**Untersuchter Text:**
________________________

Doch meine Kritik beschränkt sich nicht auf die Unfälle. Vielleicht wird die KI ja zuverlässiger. Wie sieht es aus, wenn die Technologie so funktioniert, wie die Entwickler wollen? Die Medienethikerin Sherry Turkle meint, sie wolle bei aller Kritik die Kreativität und den guten Willen der Entwickler wertschätzen. Deshalb meint sie, solche Technologien könnten womöglich dabei helfen, den Abschied von einem geliebten Menschen besser zu gestalten, aber sie sollten nicht dazu dienen, sich dauerhaft an den Verstorbenen zu klammern. Das halte ich aber für naiv!
Wirtschaftliche Anreize
Die Betreiber dieser Bots sind kommerzielle Anbieter, die in die Entwicklung der Software investieren müssen und die kontinuierlich an den Abo-Gebühren verdienen möchten, nicht nur zweieinhalb Monate lang. Also liegt es im Interesse der Dienstleister, die Trauerarbeit zwar nicht negativ zu gestalten, aber doch auch nicht so positiv, dass die Hinterbliebenen bald Abschied nehmen und die App abschalten. Facebook & Co ziehen zum Beispiel alle Register, um möglichst viele Eyeballs zu gewinnen die stetige Aufmerksamkeit der Nutzer:innen zu monetarisieren. Große Unternehmen wie Microsoft und Amazon haben sich Patente auf Afterlife-Technologien gesichert und werden vermutlich in den Markt einsteigen, wenn er sich als profitabel erweist. Bei der künstlichen Intelligenz müssen wir die wirtschaftlichen Anreize klar im Auge behalten.
Außerdem: Was ist, wenn es damals zwischen Hinterbliebenen und Verstorbenen Konflikte gab? Vielleicht sehnen sich Hinterbliebene nach Versöhnung mit den Verstorbenen. Natürlich kann der Algorithmus so ticken, dass sich "der Verstorbene" versöhnlich zeigt. Das ist aber keine wirkliche Versöhnung mit den Verstorbenen. Nach christlicher Vorstellung ist es ja nicht so, als ob mit dem Verstorbenen auch Konflikte, womöglich gar reale Schuld einfach enden – entweder Schuld der Überlebenden oder der Verstorbenen. Versöhnung mit unseren Mitmenschen steht in vielen Fällen noch aus und insofern kann Schuld trotz des Todes real weiterbestehen. In Gottes Hand ist der Verstorbene zwar dem Konflikt mit dem Lebenden nicht mehr ausgesetzt. Eine Bewältigung von Schuld, die zu echter Versöhnung führt, steht aber noch aus.
Ausblick
Selbst ein Verstorbener bleibt eine moralisch wichtige Person. Deswegen halte ich es auch für sehr bedenklich, die Nachrichten eines Verstorbenen an ein Tech-Unternehmen weiterzugeben, das damit seine Datenbanken füllt. Bei solchen persönlichen Dingen müssen wir meiner Meinung nach die Privatsphäre auch von Verstorbenen achten. Wir achten ja zum Beispiel auch die sogenannte Totenruhe. Abgesehen von dramatischeren Dingen, die bei den Trauerbots schiefgehen können, lohnt sich außerdem das Nachdenken darüber, wie Trauerbots unsere Vorstellungen über den Tod und die Verstorbenen ändern.

________________________

**Extrahiertes Material:**

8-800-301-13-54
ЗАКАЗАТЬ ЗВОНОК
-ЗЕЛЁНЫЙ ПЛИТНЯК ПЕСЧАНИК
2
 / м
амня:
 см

________________________

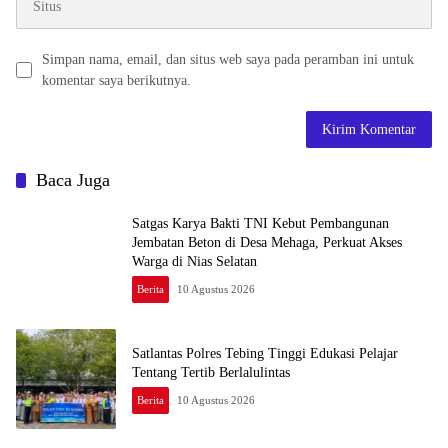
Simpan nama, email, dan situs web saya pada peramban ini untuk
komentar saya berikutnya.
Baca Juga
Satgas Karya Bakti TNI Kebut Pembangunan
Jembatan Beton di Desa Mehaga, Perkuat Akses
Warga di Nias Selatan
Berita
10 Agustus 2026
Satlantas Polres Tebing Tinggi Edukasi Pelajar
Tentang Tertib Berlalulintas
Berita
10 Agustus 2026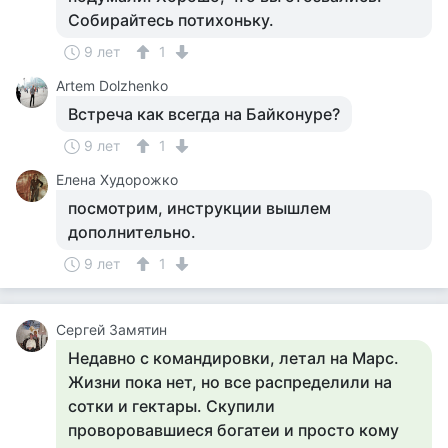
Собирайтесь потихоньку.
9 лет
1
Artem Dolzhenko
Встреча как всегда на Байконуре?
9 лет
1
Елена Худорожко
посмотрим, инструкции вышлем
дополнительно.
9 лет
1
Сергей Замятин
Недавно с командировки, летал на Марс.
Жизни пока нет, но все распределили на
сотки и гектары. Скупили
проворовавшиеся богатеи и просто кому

________________________

**Aufgabe 1:**
Welche großen Unternehmen haben sich laut dem Text über Trauerbots Patente auf Afterlife-Technologien gesichert?
**Aufgabe 2:**
Gib aus dem Text über Trauerbots die Passage wörtlich wieder, beginnend bei „Wirtschaftliche Anreize“ und endend bei „im Auge behalten.“.

**Antwort 1:**
Microsoft und Amazon.

**Antwort 2:**
Wirtschaftliche Anreize
Die Betreiber dieser Bots sind kommerzielle Anbieter, die in die Entwicklung der Software investieren müssen und die kontinuierlich an den Abo-Gebühren verdienen möchten, nicht nur zweieinhalb Monate lang. Also liegt es im Interesse der Dienstleister, die Trauerarbeit zwar nicht negativ zu gestalten, aber doch auch nicht so positiv, dass die Hinterbliebenen bald Abschied nehmen und die App abschalten. Facebook & Co ziehen zum Beispiel alle Register, um möglichst viele Eyeballs zu gewinnen die stetige Aufmerksamkeit der Nutzer:innen zu monetarisieren. Große Unternehmen wie Microsoft und Amazon haben sich Patente auf Afterlife-Technologien gesichert und werden vermutlich in den Markt einsteigen, wenn er sich als profitabel erweist. Bei der künstlichen Intelligenz müssen wir die wirtschaftlichen Anreize klar im Auge behalten.